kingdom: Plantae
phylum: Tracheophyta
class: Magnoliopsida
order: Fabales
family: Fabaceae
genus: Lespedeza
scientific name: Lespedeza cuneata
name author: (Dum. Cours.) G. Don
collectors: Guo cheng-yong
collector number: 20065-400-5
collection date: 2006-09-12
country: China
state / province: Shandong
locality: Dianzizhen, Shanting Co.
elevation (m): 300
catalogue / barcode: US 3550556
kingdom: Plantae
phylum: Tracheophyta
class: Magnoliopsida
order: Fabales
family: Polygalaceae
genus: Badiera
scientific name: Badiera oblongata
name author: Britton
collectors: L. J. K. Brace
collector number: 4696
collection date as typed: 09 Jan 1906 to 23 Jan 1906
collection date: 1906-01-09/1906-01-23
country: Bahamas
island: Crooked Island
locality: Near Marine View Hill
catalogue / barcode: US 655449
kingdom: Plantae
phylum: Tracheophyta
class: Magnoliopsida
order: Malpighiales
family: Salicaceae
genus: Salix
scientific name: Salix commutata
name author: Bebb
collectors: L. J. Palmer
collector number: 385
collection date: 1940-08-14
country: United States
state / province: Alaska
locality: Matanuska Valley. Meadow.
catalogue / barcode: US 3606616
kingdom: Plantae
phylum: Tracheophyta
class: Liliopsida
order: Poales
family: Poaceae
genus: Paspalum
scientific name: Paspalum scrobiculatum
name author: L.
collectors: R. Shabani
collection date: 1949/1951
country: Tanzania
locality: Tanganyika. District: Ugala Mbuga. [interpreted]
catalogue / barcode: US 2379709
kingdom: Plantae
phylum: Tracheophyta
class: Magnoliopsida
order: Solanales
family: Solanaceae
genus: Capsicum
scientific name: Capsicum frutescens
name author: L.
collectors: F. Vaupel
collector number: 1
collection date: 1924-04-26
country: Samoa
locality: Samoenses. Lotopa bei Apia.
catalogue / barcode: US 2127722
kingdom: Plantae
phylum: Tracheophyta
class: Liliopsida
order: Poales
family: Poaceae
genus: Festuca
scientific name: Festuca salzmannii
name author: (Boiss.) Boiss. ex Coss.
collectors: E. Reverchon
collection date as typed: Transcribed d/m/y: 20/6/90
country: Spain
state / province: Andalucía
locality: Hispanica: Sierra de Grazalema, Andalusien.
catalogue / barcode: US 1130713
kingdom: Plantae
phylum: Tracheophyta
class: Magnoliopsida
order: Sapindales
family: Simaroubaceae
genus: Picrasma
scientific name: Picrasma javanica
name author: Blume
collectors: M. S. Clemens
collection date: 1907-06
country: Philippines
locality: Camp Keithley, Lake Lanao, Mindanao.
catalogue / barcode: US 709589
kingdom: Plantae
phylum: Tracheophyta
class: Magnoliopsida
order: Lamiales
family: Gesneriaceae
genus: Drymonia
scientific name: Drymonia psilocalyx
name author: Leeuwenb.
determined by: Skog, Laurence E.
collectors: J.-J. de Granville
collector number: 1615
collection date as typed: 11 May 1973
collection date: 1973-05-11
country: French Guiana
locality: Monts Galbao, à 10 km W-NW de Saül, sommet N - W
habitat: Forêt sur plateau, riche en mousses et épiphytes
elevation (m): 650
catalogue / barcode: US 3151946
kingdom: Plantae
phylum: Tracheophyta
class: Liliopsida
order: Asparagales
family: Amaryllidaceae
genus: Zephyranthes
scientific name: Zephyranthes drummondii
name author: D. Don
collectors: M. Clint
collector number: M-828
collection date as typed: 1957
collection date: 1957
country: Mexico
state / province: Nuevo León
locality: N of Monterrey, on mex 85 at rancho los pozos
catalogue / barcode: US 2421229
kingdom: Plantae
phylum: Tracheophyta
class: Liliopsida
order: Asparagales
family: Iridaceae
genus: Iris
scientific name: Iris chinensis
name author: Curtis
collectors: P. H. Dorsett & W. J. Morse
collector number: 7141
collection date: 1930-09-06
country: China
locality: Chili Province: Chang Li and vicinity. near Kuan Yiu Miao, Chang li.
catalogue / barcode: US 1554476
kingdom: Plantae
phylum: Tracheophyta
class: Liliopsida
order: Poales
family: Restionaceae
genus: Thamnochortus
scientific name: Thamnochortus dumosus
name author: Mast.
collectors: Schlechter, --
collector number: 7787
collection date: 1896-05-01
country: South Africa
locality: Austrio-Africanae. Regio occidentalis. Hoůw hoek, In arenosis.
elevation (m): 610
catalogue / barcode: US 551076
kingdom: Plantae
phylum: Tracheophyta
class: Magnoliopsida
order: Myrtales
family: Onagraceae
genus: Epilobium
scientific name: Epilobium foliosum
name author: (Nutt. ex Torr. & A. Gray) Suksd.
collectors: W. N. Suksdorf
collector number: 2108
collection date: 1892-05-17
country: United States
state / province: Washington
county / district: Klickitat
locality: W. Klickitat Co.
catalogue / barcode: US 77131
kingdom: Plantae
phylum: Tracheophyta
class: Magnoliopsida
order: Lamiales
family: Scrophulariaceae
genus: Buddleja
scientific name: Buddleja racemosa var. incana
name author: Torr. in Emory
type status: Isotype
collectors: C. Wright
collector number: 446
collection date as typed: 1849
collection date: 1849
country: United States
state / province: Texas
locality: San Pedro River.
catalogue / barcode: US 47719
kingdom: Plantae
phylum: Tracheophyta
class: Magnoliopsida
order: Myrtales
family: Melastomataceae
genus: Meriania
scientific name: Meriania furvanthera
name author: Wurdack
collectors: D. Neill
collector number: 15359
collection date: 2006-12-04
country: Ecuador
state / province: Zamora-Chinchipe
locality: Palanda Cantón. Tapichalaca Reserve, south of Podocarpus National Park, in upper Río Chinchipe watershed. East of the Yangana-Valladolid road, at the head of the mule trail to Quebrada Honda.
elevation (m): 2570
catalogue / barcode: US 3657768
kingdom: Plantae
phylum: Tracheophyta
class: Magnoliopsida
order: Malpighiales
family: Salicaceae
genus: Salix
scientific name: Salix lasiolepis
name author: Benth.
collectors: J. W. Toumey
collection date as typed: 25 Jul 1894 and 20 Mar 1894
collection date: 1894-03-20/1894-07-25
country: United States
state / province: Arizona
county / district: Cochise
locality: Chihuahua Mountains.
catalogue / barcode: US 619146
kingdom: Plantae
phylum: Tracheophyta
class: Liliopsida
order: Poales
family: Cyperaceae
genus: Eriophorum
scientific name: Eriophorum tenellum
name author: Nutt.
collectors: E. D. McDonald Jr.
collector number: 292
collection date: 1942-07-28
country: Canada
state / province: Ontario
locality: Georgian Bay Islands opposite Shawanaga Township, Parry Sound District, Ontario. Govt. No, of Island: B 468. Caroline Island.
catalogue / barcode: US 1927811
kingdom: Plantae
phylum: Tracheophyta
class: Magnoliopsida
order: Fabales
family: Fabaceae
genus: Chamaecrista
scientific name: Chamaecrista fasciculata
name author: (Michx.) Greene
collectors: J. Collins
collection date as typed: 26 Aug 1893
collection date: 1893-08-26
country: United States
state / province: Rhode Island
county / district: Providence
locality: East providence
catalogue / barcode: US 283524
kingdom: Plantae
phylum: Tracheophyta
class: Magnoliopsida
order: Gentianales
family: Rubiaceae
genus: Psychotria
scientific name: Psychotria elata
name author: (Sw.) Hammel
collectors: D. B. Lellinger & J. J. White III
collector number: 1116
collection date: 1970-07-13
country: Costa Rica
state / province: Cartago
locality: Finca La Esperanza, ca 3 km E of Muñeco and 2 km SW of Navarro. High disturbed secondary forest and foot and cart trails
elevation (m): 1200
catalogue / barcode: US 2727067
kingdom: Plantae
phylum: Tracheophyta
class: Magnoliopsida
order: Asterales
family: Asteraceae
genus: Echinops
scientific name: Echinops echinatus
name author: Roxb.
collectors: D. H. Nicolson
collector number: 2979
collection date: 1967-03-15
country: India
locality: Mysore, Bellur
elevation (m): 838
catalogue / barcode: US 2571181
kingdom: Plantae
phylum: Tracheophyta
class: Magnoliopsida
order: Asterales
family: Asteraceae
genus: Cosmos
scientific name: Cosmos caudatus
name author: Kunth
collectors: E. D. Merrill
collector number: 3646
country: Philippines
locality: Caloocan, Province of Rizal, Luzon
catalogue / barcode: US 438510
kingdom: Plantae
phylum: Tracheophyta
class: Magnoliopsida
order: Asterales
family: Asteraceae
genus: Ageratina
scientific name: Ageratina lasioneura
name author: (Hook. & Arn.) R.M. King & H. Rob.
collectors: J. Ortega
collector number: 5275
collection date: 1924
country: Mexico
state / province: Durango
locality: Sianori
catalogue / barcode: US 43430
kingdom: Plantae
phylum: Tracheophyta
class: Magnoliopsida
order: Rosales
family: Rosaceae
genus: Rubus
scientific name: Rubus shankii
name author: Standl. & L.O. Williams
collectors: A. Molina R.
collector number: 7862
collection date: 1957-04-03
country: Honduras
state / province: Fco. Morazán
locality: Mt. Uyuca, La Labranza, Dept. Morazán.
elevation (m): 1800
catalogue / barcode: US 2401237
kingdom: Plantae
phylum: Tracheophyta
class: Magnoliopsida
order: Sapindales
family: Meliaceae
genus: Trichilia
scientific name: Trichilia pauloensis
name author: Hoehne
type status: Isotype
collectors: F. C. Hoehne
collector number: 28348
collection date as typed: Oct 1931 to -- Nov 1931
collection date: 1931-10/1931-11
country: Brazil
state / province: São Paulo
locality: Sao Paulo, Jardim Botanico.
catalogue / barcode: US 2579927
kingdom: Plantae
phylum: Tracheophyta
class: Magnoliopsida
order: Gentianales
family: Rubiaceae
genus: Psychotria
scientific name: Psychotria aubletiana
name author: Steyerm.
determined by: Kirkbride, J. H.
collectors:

Problem details:
Please convert the lines of the listing above, from the line with "state / province: Zamora-Chinchipe" up to and including the line with "genus: Echinops", into a numbered list with blank lines left out.

Written solution:
1. state / province: Zamora-Chinchipe
2. locality: Palanda Cantón. Tapichalaca Reserve, south of Podocarpus National Park, in upper Río Chinchipe watershed. East of the Yangana-Valladolid road, at the head of the mule trail to Quebrada Honda.
3. elevation (m): 2570
4. catalogue / barcode: US 3657768
5. kingdom: Plantae
6. phylum: Tracheophyta
7. class: Magnoliopsida
8. order: Malpighiales
9. family: Salicaceae
10. genus: Salix
11. scientific name: Salix lasiolepis
12. name author: Benth.
13. collectors: J. W. Toumey
14. collection date as typed: 25 Jul 1894 and 20 Mar 1894
15. collection date: 1894-03-20/1894-07-25
16. country: United States
17. state / province: Arizona
18. county / district: Cochise
19. locality: Chihuahua Mountains.
20. catalogue / barcode: US 619146
21. kingdom: Plantae
22. phylum: Tracheophyta
23. class: Liliopsida
24. order: Poales
25. family: Cyperaceae
26. genus: Eriophorum
27. scientific name: Eriophorum tenellum
28. name author: Nutt.
29. collectors: E. D. McDonald Jr.
30. collector number: 292
31. collection date: 1942-07-28
32. country: Canada
33. state / province: Ontario
34. locality: Georgian Bay Islands opposite Shawanaga Township, Parry Sound District, Ontario. Govt. No, of Island: B 468. Caroline Island.
35. catalogue / barcode: US 1927811
36. kingdom: Plantae
37. phylum: Tracheophyta
38. class: Magnoliopsida
39. order: Fabales
40. family: Fabaceae
41. genus: Chamaecrista
42. scientific name: Chamaecrista fasciculata
43. name author: (Michx.) Greene
44. collectors: J. Collins
45. collection date as typed: 26 Aug 1893
46. collection date: 1893-08-26
47. country: United States
48. state / province: Rhode Island
49. county / district: Providence
50. locality: East providence
51. catalogue / barcode: US 283524
52. kingdom: Plantae
53. phylum: Tracheophyta
54. class: Magnoliopsida
55. order: Gentianales
56. family: Rubiaceae
57. genus: Psychotria
58. scientific name: Psychotria elata
59. name author: (Sw.) Hammel
60. collectors: D. B. Lellinger & J. J. White III
61. collector number: 1116
62. collection date: 1970-07-13
63. country: Costa Rica
64. state / province: Cartago
65. locality: Finca La Esperanza, ca 3 km E of Muñeco and 2 km SW of Navarro. High disturbed secondary forest and foot and cart trails
66. elevation (m): 1200
67. catalogue / barcode: US 2727067
68. kingdom: Plantae
69. phylum: Tracheophyta
70. class: Magnoliopsida
71. order: Asterales
72. family: Asteraceae
73. genus: Echinops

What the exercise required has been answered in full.